Young Korean ‘Kangaroo Tribes’ Growing

New York City’s high cost of living is driving some young Korean-Americans back home to live with their parents. (Photo via Pixabay, Creative Commons license)

Yoon, a Korean in her 60s with a son who graduated from a graduate school in New York State, has a problem she can’t tell anyone. Yoon’s concern is her son who is a member of the so-called “kangaroo tribe,” which is a term for young people who depend on their parents financially. Her son has been unemployed for five years since graduation. Yoon said: “It only took my son three or four months to come back to our home. After graduation, he started working at an unsatisfying company and he ended up quitting his job, saying he could no longer pay for rent and student loans with his low wages.” She added: “Since then, he hasn’t even thought of getting married or moving out, making me feel frustrated.”

Park, a Korean who got a job at a bank in Manhattan after graduating from a university located in New York State, recently moved into his parents’ house where he used to live.
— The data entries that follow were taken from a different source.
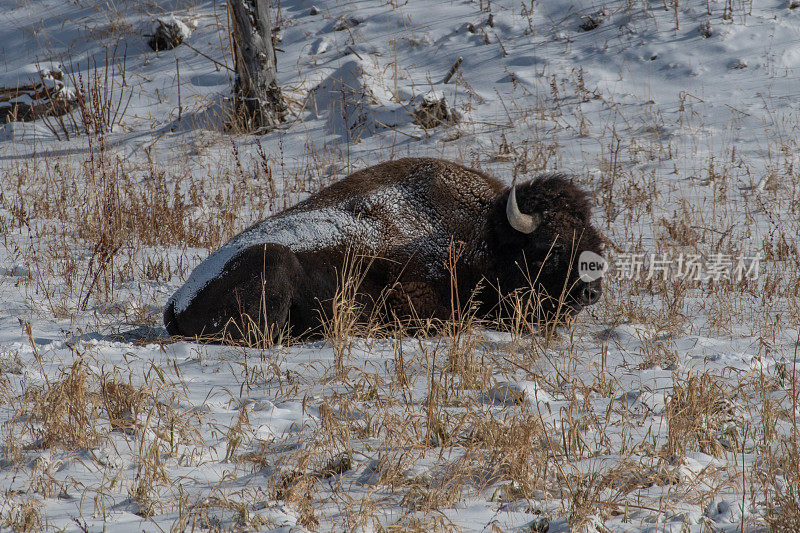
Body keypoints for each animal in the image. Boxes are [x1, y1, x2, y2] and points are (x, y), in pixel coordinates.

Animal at [164, 156, 600, 338]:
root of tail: (175, 303)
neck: (483, 235)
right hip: (273, 260)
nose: (591, 293)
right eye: (549, 247)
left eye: (592, 240)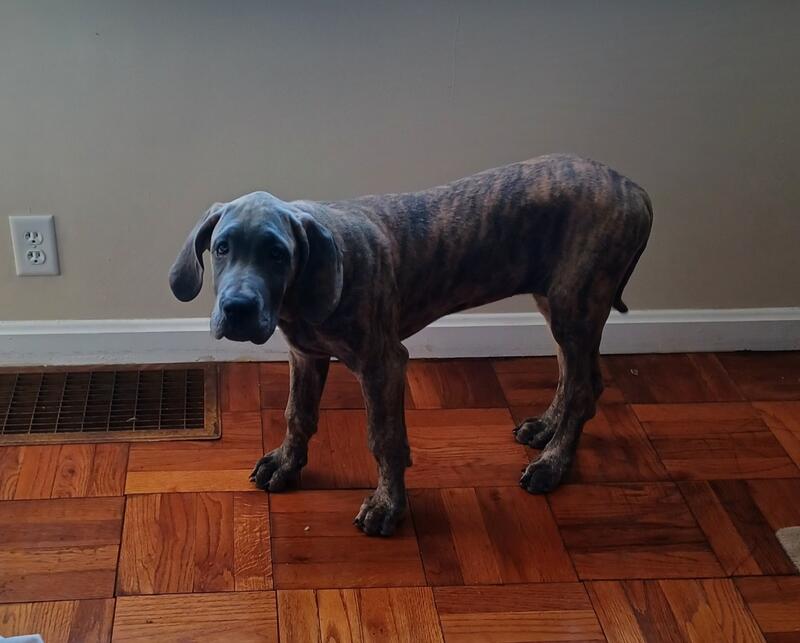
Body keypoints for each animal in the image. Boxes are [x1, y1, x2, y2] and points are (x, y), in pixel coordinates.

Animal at [169, 154, 652, 536]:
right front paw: (286, 464)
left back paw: (553, 464)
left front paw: (387, 506)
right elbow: (297, 414)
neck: (301, 295)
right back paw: (546, 429)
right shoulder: (306, 355)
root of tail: (635, 189)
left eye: (277, 254)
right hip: (557, 302)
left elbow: (384, 438)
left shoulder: (383, 365)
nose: (238, 309)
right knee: (573, 376)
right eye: (221, 248)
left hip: (576, 304)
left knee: (583, 387)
Originally, right after he started working, he got a new studio near downtown to live alone because of a long commute between his parents’ home and his workplace. However, he couldn’t help but return home, as he realized that he spent more than half of his income on expensive rent and meals. Park said: “The joy of independence from my parents was short-lived and I faced my financial problem immediately. The rent is too expensive. I also need to pay for utilities and student loans. Independent living is nothing but a fantasy for young people.”
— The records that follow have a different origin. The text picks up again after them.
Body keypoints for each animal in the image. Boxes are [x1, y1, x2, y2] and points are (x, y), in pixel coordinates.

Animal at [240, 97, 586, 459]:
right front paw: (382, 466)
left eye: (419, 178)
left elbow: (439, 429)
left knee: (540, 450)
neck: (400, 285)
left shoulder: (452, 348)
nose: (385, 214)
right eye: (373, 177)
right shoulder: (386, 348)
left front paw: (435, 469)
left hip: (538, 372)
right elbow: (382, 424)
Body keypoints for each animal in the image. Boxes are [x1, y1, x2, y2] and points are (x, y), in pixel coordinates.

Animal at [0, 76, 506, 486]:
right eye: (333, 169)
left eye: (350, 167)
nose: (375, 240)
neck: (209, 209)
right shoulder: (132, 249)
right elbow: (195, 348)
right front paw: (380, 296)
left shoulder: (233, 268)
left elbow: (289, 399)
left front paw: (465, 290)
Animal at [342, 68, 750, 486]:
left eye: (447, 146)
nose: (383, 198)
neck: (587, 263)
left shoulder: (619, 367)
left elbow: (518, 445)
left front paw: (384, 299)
As these cases show, “kangaroo tribes” in the Korean community are getting larger in the New York area. Even when they graduate from college and get a job, these young adults have to live off and depend on their parents financially.

In the past, a “kangaroo tribe” was more likely to refer to young people who depend on their parents because they can’t get a job and make money even though they have graduated from universities. But, nowadays, it more often refers to young people who live off their parents because, even if they get a job, they need to save their money, and are struggling to pay rising rents and a high cost of living.

According to 2018 data from the Korean Family Counseling and Research Center, in Flushing, there have been 18 cases of counseling for Korean “kangaroo tribe” members and their families last year.

Among those, there are 14 cases in which young people live with their parents while they are working and there are only four cases of young people who are unemployed. In the worst case, an unemployed young person tried to stab his parents with a knife, blaming them for his unemployment.

The center said that the three factors of low income, student loans, and expensive rent result in an increasing number of kangaroo tribe members.

Regina Kim, the director of the center, said: “Parents need to make an effort to guide their children to achieve financial independence rather than give their children whatever they want.” She added: “For young people, who just took their first step into the job market, it is important to lower their expectations and build a career at a small company if they have difficulties in getting a job.”

[The Korean Family Counseling and Research Center reports that out of a total of 725 cases of counseling, there were 209 cases of marital conflict, accounting for 29 percent of the total. Among the contents of the dispute, there were 46 cases of counseling on family issues, followed by 27 cases of spouse extramarital affairs, 26 cases of divorce, 24 cases of psychological abuse, and 19 cases of physical abuse.]